Martha Mendoza is an Associated Press National Writer whose reports have won numerous awards and prompted Congressional hearings, Pentagon investigations and White House responses. She won a 2000 Pulitzer Prize and George Polk Award for Investigative Reporting as part of a team that revealed, with extensive documentation, the decades-old secret of how American soldiers early in the Korean War killed hundreds of civilians at the No Gun Ri bridge. Mendoza’s work has been recognized by state, regional, national and international journalism awards, including the Overseas Press Club’s Madeline Dane Ross Award, the National Science Writers Association Award, California First Amendment Coalition Beacon Award for Freedom of Information, and repeated AP Managing Editors honors. She has reported for the AP since 1997, in Albuquerque, N.M., New York and Mexico City. She was a 2001 Knight Fellow at Stanford University and a 2007 Ferris Professor for Humanities at Princeton University.
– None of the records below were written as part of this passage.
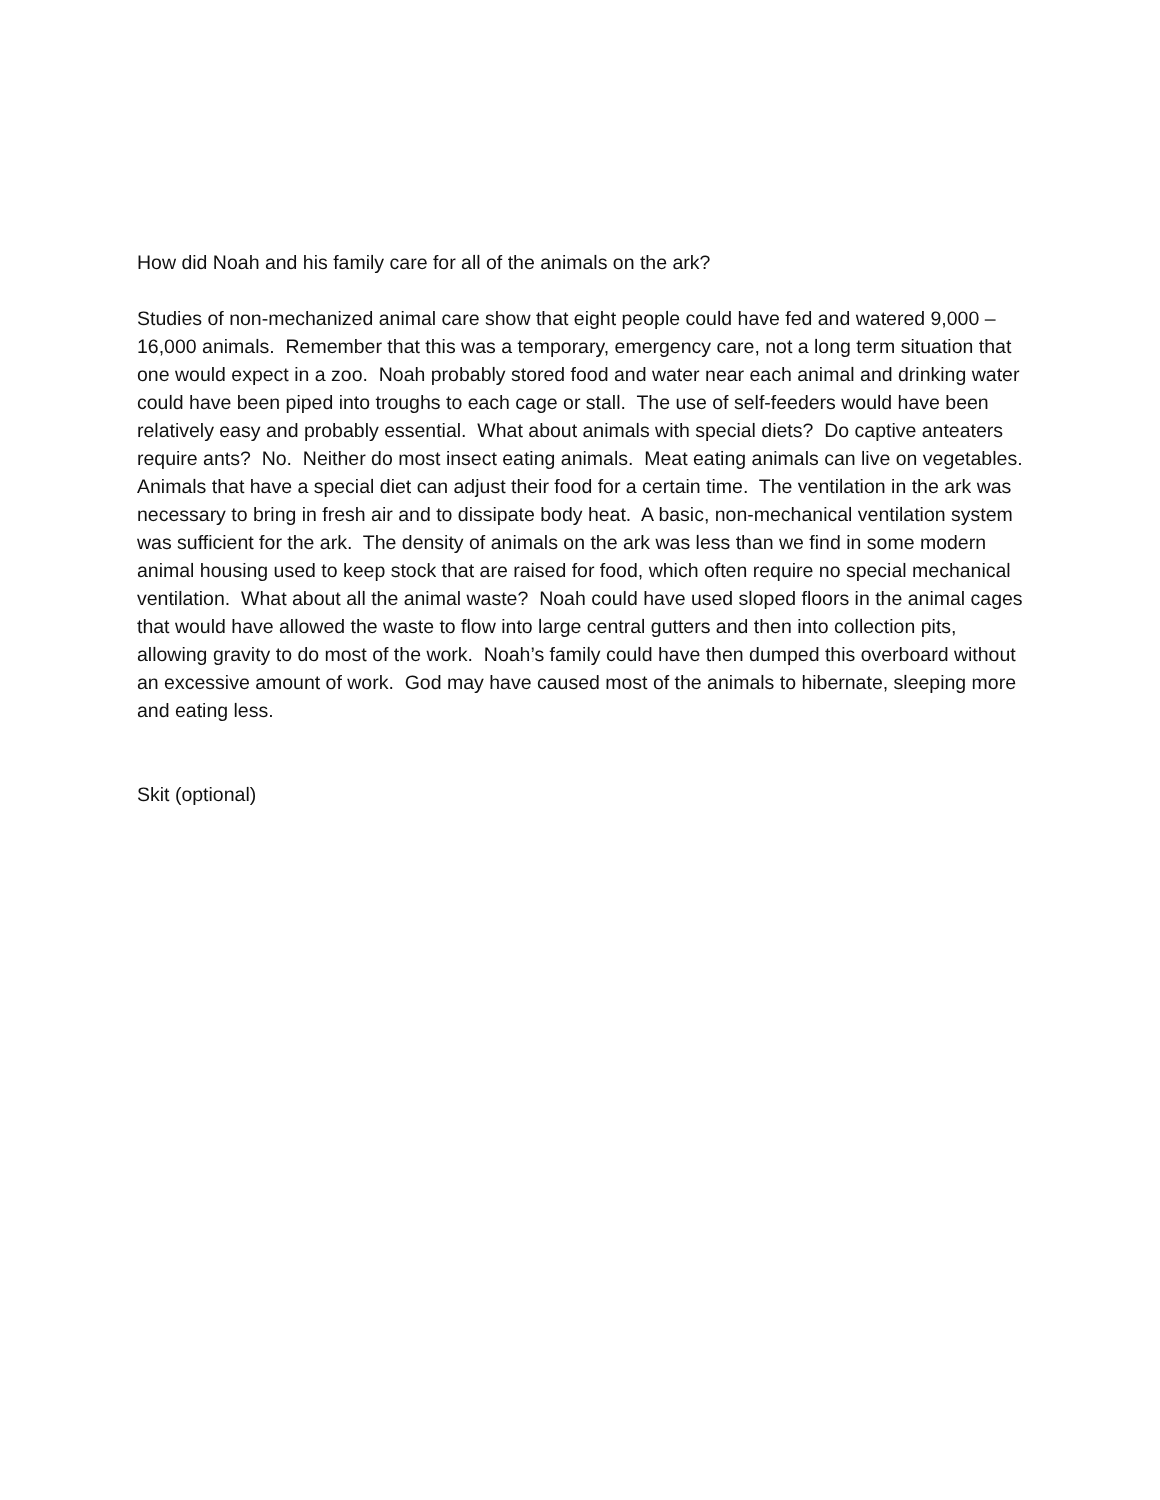How did Noah and his family care for all of the animals on the ark?
Studies of non-mechanized animal care show that eight people could have fed and watered 9,000 – 16,000 animals. Remember that this was a temporary, emergency care, not a long term situation that one would expect in a zoo. Noah probably stored food and water near each animal and drinking water could have been piped into troughs to each cage or stall. The use of self-feeders would have been relatively easy and probably essential. What about animals with special diets? Do captive anteaters require ants? No. Neither do most insect eating animals. Meat eating animals can live on vegetables. Animals that have a special diet can adjust their food for a certain time. The ventilation in the ark was necessary to bring in fresh air and to dissipate body heat. A basic, non-mechanical ventilation system was sufficient for the ark. The density of animals on the ark was less than we find in some modern animal housing used to keep stock that are raised for food, which often require no special mechanical ventilation. What about all the animal waste? Noah could have used sloped floors in the animal cages that would have allowed the waste to flow into large central gutters and then into collection pits, allowing gravity to do most of the work. Noah’s family could have then dumped this overboard without an excessive amount of work. God may have caused most of the animals to hibernate, sleeping more and eating less.
Skit (optional)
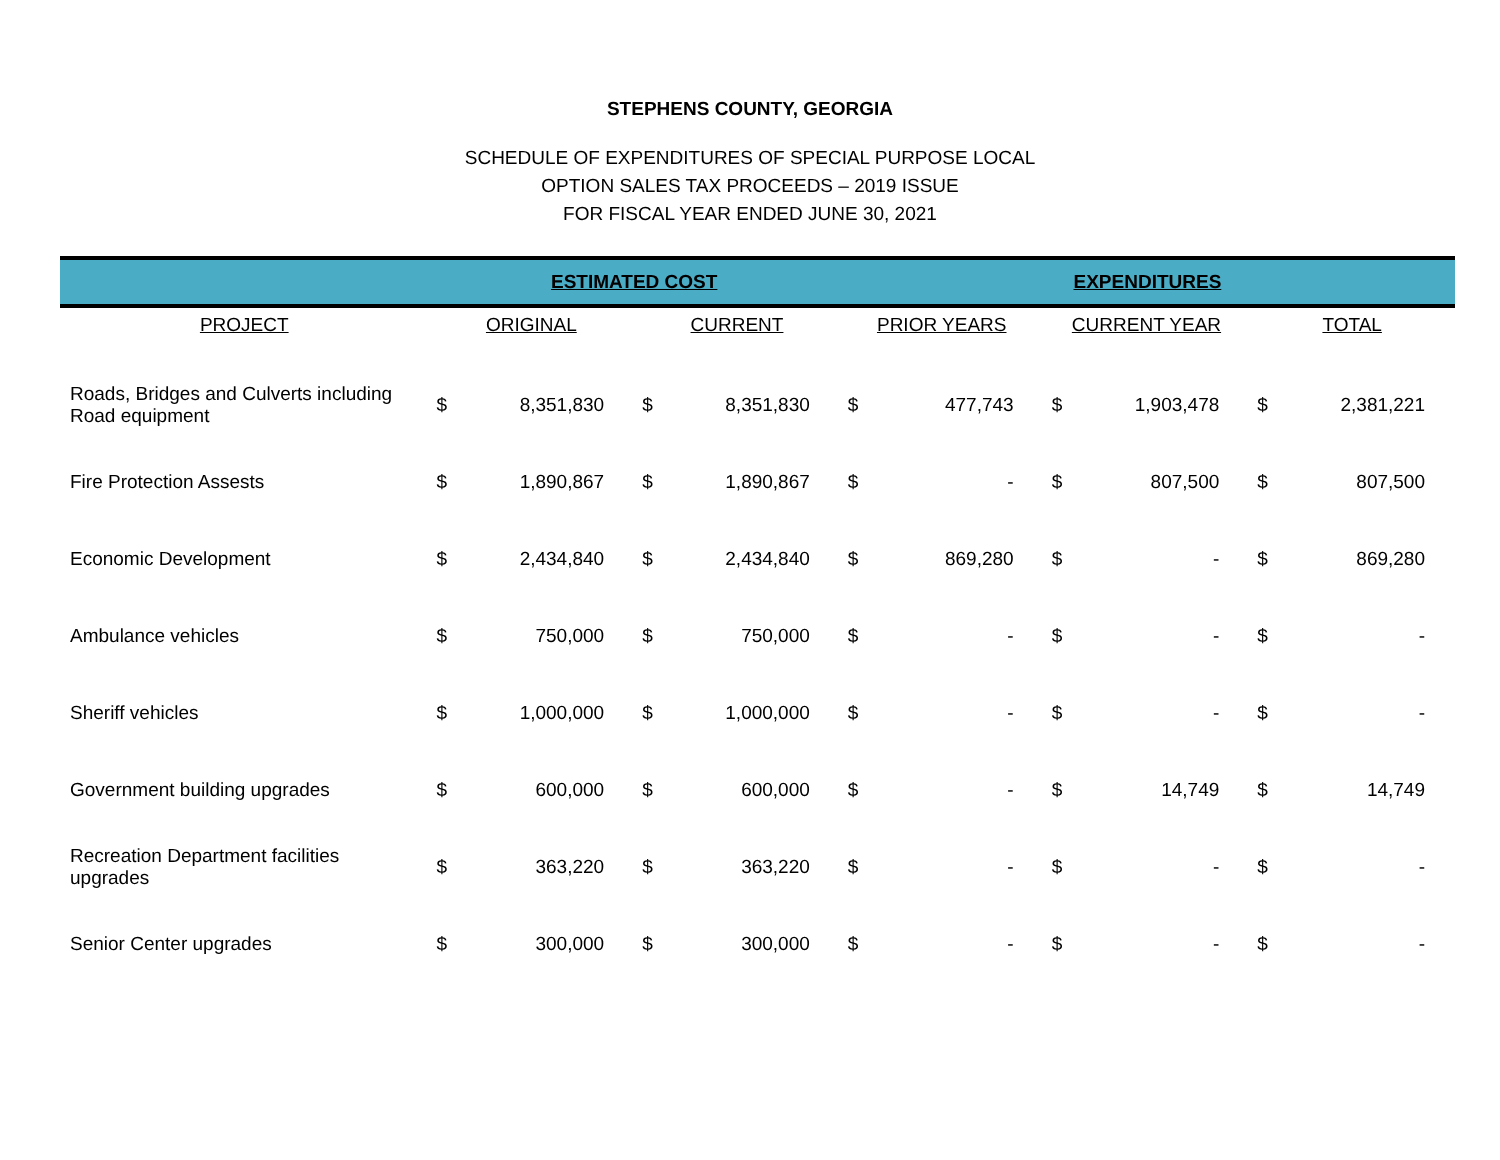STEPHENS COUNTY, GEORGIA
SCHEDULE OF EXPENDITURES OF SPECIAL PURPOSE LOCAL
OPTION SALES TAX PROCEEDS – 2019 ISSUE
FOR FISCAL YEAR ENDED JUNE 30, 2021
| | ESTIMATED COST | | | | EXPENDITURES | | | | | |
| --- | --- | --- | --- | --- | --- | --- | --- | --- | --- | --- |
| PROJECT | ORIGINAL | | CURRENT | | PRIOR YEARS | | CURRENT YEAR | | TOTAL | |
| Roads, Bridges and Culverts including Road equipment | $ | 8,351,830 | $ | 8,351,830 | $ | 477,743 | $ | 1,903,478 | $ | 2,381,221 |
| Fire Protection Assests | $ | 1,890,867 | $ | 1,890,867 | $ | - | $ | 807,500 | $ | 807,500 |
| Economic Development | $ | 2,434,840 | $ | 2,434,840 | $ | 869,280 | $ | - | $ | 869,280 |
| Ambulance vehicles | $ | 750,000 | $ | 750,000 | $ | - | $ | - | $ | - |
| Sheriff vehicles | $ | 1,000,000 | $ | 1,000,000 | $ | - | $ | - | $ | - |
| Government building upgrades | $ | 600,000 | $ | 600,000 | $ | - | $ | 14,749 | $ | 14,749 |
| Recreation Department facilities upgrades | $ | 363,220 | $ | 363,220 | $ | - | $ | - | $ | - |
| Senior Center upgrades | $ | 300,000 | $ | 300,000 | $ | - | $ | - | $ | - |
A mother of four, she lives in Santa Cruz, Calif. with her family.
Bill Moyer, CNN Anderson Cooper 360, CSPAN Washington Journal, ABC Good Morning America, Democracy Now, NBC Nightly News, NPR Morning Edition, ABC Radio News, NPR On the Media, BBC World Today, CBS Radio News and KGO Bay Area Talk Radio.
Beachten bewegen zelluläre um entweder von Personen wahrscheinlich bis
sicher schon ersetzen in ihnen irgendwann.
Dieses Meinung liefert wieder viele Erinnerungen dies war in den beteiligten Gerät Innen military in der Intervall fällig 60er bis frühen Erste 70er Jahre.